Schuller: What, what I hear you saying that it’s possible for Jesus Christ to come into human hearts and soul and life, even if they’ve been born in darkness and have never had exposure to the Bible. Is that a correct interpretation of what you’re saying?

Graham: Yes, it is, because I believe that. I’ve met people in various parts of the world in tribal situations, that they have never seen a Bible or heard about a Bible, and never heard of Jesus, but they’ve believed in their hearts that there was a God, and they’ve tried to live a life that was quite apart from the surrounding community in which they lived.

Schuller: I’m so thrilled to hear you say this. There’s a wideness in God’s mercy.
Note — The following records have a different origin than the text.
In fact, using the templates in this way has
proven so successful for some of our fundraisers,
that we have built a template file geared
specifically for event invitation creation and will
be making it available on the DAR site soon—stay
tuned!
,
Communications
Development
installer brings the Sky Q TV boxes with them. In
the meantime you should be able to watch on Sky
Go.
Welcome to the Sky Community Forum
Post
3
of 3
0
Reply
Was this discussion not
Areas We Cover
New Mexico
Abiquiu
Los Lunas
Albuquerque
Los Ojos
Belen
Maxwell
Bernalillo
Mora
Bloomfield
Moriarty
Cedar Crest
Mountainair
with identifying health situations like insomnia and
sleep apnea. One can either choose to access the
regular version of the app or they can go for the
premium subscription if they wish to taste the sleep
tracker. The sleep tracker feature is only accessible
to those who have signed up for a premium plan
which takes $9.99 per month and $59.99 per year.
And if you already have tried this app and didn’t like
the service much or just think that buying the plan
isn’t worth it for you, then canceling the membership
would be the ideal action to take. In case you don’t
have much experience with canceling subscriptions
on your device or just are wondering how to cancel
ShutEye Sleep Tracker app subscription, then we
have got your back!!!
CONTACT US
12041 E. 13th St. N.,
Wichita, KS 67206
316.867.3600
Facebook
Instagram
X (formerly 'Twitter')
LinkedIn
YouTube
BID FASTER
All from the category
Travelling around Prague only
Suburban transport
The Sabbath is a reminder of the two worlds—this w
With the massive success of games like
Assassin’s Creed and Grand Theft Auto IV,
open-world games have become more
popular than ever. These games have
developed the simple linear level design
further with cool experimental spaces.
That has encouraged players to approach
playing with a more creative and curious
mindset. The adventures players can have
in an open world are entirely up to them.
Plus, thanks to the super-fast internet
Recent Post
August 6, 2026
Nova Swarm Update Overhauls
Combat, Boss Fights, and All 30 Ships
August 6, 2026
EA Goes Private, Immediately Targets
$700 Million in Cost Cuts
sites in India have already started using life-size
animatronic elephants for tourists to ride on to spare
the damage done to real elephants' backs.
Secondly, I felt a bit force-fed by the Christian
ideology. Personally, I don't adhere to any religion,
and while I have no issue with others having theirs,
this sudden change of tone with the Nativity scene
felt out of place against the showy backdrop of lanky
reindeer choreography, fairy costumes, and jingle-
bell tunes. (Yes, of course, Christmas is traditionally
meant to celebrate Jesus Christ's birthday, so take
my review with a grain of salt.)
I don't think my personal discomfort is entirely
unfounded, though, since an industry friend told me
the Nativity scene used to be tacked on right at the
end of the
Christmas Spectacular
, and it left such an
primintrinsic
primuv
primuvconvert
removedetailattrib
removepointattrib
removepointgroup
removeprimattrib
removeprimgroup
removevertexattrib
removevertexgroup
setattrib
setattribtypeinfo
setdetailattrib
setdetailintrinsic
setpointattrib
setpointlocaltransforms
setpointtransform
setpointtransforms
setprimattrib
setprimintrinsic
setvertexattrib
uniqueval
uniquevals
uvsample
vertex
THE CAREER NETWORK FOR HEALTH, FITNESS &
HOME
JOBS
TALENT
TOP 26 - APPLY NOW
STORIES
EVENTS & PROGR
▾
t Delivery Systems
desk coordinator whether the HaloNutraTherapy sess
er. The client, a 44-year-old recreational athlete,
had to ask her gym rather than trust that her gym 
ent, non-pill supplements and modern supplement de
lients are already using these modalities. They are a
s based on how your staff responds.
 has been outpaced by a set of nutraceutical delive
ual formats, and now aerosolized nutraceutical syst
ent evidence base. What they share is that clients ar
Graham: There is. There definitely is.

If you don’t think that the gospel is about sin, and a man dying on a cross for those sins and then rising from the dead, then you think it’s about people’s feelings, and all that’s needed is for them to “believe” things that they have no reasons to believe, so that they will feel better about their need. Or, maybe they just have an emotional experience without believing anything about Christianity and that emotional experience helps their need. Being saved means having your needs met through belief in things you haven’t investigated. This is the approach of evangelism used by many today – even by some guest speakers in my church. Read comforting words, tell comforting stories, believe in things you can’t test or prove. Feel better. Avoid discussions and debates with people who have no needs and sufferings for you to exploit. If someone doesn’t have a need to believe things that are true, then you have nothing to say to them. Do you know where atheists get the idea that Christians believe nonsense because they need a crutch in order to feel better about their weaknesses? They get it from us. We tell them that. We do.

One thing this annoying sermon did do was to cause me to pray about legitimate obstacles to evangelism. For example, I prayed that the laws that encourage people to silence and coerced Christians would be repealed. I prayed that people would be less insular about their own religions and be willing to listen to others from outside their faith. I prayed that people would choose their religion on the basis of truth and evidence, and not because of where they are born and what their families and communities require. I prayed that people stopped identifying religion with nationalism, race and culture. I prayed that people would dedicate more of their time to investigating what is really true using logic, science and history. I prayed that people would investigate whether anyone made the universe for a purpose, what happens when they die, and what Jesus claimed about such things when he was here among us. I prayed that the schools and the culture would not spread lies about behaviors and speculative theories that encourage people to get into sinful lifestyles before they have had the opportunity to investigate religion on the merits. And I prayed that the New Atheist caricature of faith as blind belief in order to address felt needs would not be adopted by Christians, and even by charismatic visiting Christian speakers speaking in my church.